§ **PROBLEM TO SOLVE**
What you return must match the listing below word for word.

§ **DATA SUPPLIED**
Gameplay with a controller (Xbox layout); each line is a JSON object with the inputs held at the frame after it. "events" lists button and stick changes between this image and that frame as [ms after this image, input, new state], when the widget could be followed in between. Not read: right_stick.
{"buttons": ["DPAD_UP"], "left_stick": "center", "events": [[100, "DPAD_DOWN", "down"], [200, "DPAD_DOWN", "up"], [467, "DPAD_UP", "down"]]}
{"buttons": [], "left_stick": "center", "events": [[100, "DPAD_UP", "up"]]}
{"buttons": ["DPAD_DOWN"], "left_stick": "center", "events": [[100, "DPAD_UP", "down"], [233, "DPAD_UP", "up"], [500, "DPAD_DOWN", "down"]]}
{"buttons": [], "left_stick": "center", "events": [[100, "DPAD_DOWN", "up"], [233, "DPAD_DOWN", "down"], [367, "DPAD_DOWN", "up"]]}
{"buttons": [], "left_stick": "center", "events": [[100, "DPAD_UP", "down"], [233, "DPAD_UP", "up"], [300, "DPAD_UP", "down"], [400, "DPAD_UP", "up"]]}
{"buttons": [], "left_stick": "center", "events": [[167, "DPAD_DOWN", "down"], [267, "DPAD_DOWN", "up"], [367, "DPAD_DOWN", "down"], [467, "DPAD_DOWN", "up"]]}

§ **RESULT**
Gameplay with a controller (Xbox layout); each line is a JSON object with the inputs held at the frame after it. "events" lists button and stick changes between this image and that frame as [ms after this image, input, new state], when the widget could be followed in between. Not read: right_stick.
{"buttons": ["DPAD_UP"], "left_stick": "center", "events": [[100, "DPAD_DOWN", "down"], [200, "DPAD_DOWN", "up"], [467, "DPAD_UP", "down"]]}
{"buttons": [], "left_stick": "center", "events": [[100, "DPAD_UP", "up"]]}
{"buttons": ["DPAD_DOWN"], "left_stick": "center", "events": [[100, "DPAD_UP", "down"], [233, "DPAD_UP", "up"], [500, "DPAD_DOWN", "down"]]}
{"buttons": [], "left_stick": "center", "events": [[100, "DPAD_DOWN", "up"], [233, "DPAD_DOWN", "down"], [367, "DPAD_DOWN", "up"]]}
{"buttons": [], "left_stick": "center", "events": [[100, "DPAD_UP", "down"], [233, "DPAD_UP", "up"], [300, "DPAD_UP", "down"], [400, "DPAD_UP", "up"]]}
{"buttons": [], "left_stick": "center", "events": [[167, "DPAD_DOWN", "down"], [267, "DPAD_DOWN", "up"], [367, "DPAD_DOWN", "down"], [467, "DPAD_DOWN", "up"]]}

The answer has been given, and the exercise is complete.